Già a poche ore dall'attacco, l'ex presidente russo Dmitry Medvedev aveva sollevato sospetti sull'Ucraina col suo tipico stile minaccioso, senza però fornire indizi concreti a sostegno di tali affermazioni.
Le accuse dell’FSB e di Putin per cui i quattro responsabili dell'attacco terroristico contavano su una ‘finestra’ di opportunità per fuggire in Ucraina, e detenevano presunti contatti di alto livello a Kyiv, sono pure rimaste, nei fatti, prive di prove tangibili.

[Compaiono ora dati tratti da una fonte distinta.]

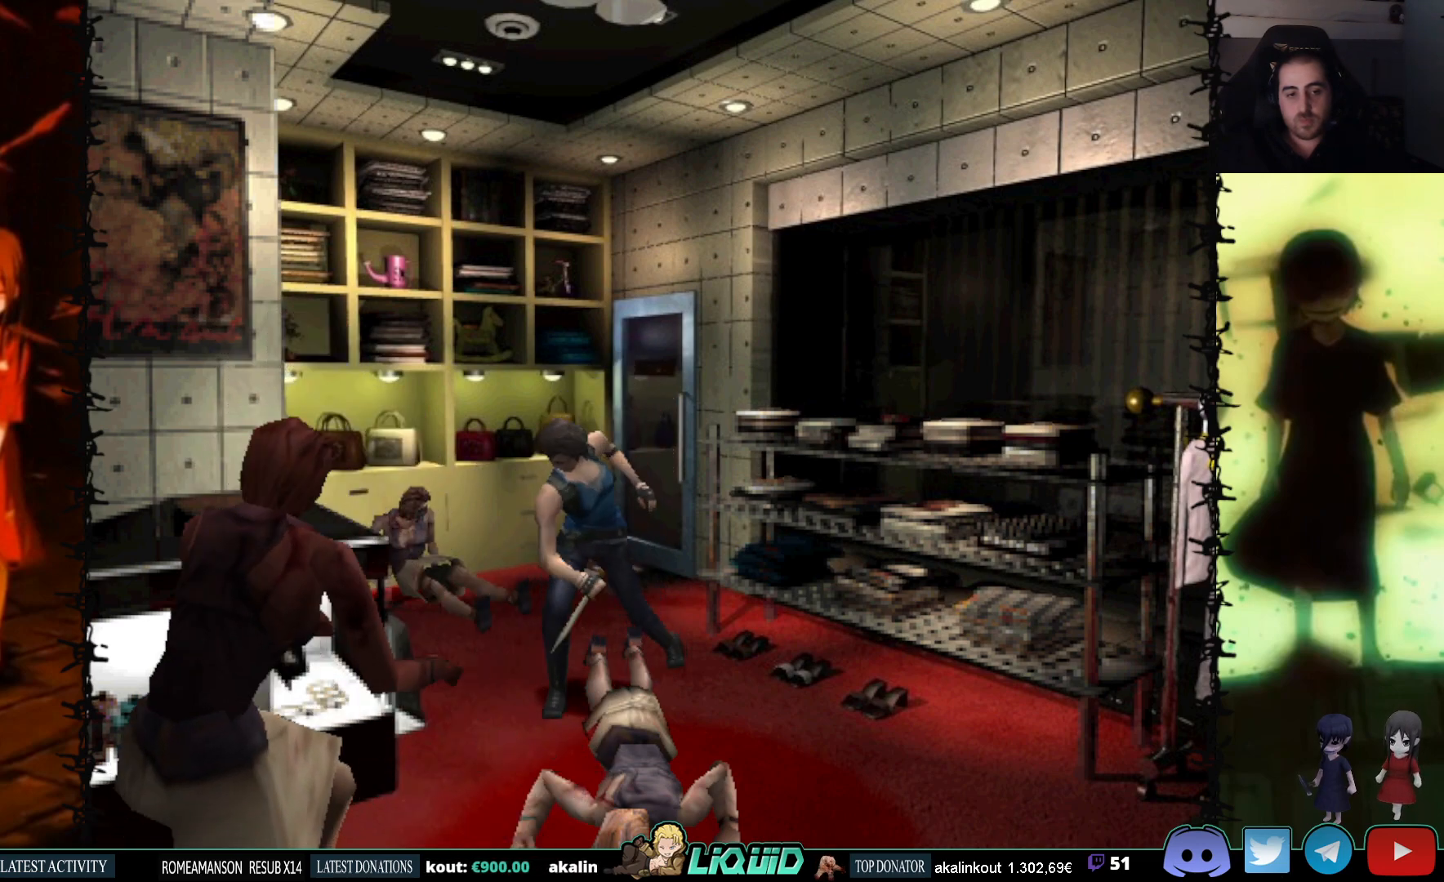
{"buttons": ["CROSS", "R1"], "events": [[33, "DPAD_DOWN", "up"], [317, "CROSS", "down"]]}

Secondo una fonte di Meduza interna all’apparato mediatico statale russo, il Cremlino ha però istruito i media filo-governativi nell’enfatizzare il più possibile la cosiddetta pista ucraina.
Contro ogni fattualità, le accuse dei vertici russi rimangono dunque nel rango di pure suggestioni: la portavoce del Ministero degli Esteri russo Maria Zakharova ha dichiarato come sia "estremamente difficile da credere" che lo Stato Islamico possa essere dietro l'attacco di Mosca, senza però specificare perché sia facile, al contrario, credere che l’Ucraina possa aver organizzato un’operazione di tale portata.

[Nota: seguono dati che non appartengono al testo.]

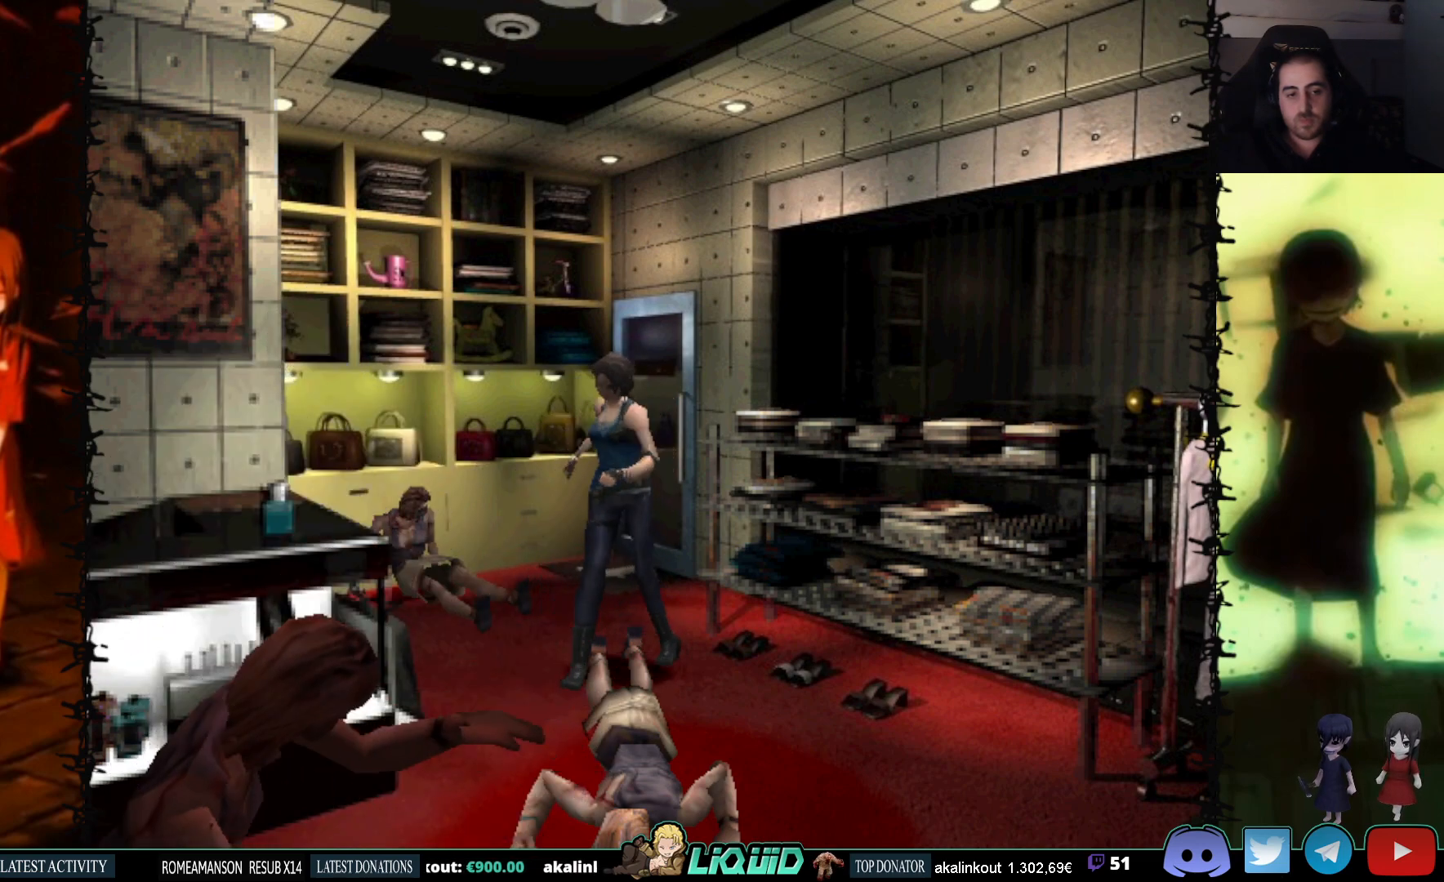
{"buttons": [], "events": [[100, "CROSS", "up"], [467, "R1", "up"]]}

Il portavoce del Cremlino Dmitrij Peskov ha perlomeno sottolineato che l’assenza di prove pubbliche è temporanea e dovuta alle indagini in corso, preferendo al momento inveire contro il presidente ucraino Volodymyr Zelensky, definendolo “un tipo particolare di ebreo”. Peskov ha motivato questo velato insulto antisemita per la presunta alleanza fra Zelensky e gli ultranazionalisti ucraini, facendo intendere vi siano quest’ultimi dietro l’attacco.
In effetti, nei giorni successivi gli investigatori russi hanno arrestato un uomo sospettato di far par parte della rete finanziaria dei terroristi e dichiarato che alcune transazioni in criptovalute ricondurrebbero ai “nazionalisti ucraini”. Un’espressione sempre più vaga, usata da Mosca per definire ormai qualsiasi ucraino non filorusso.
In un secondo momento, le accuse russe hanno inoltre coinvolto gli Stati Uniti e la Gran Bretagna, con il direttore dell’FSB Aleksandr Bortnikov che ha dato per certo un coinvolgimento della CIA e del MI6 nell’operazione con cui “l’Ucraina ha addestrato i terroristi in Medio Oriente”.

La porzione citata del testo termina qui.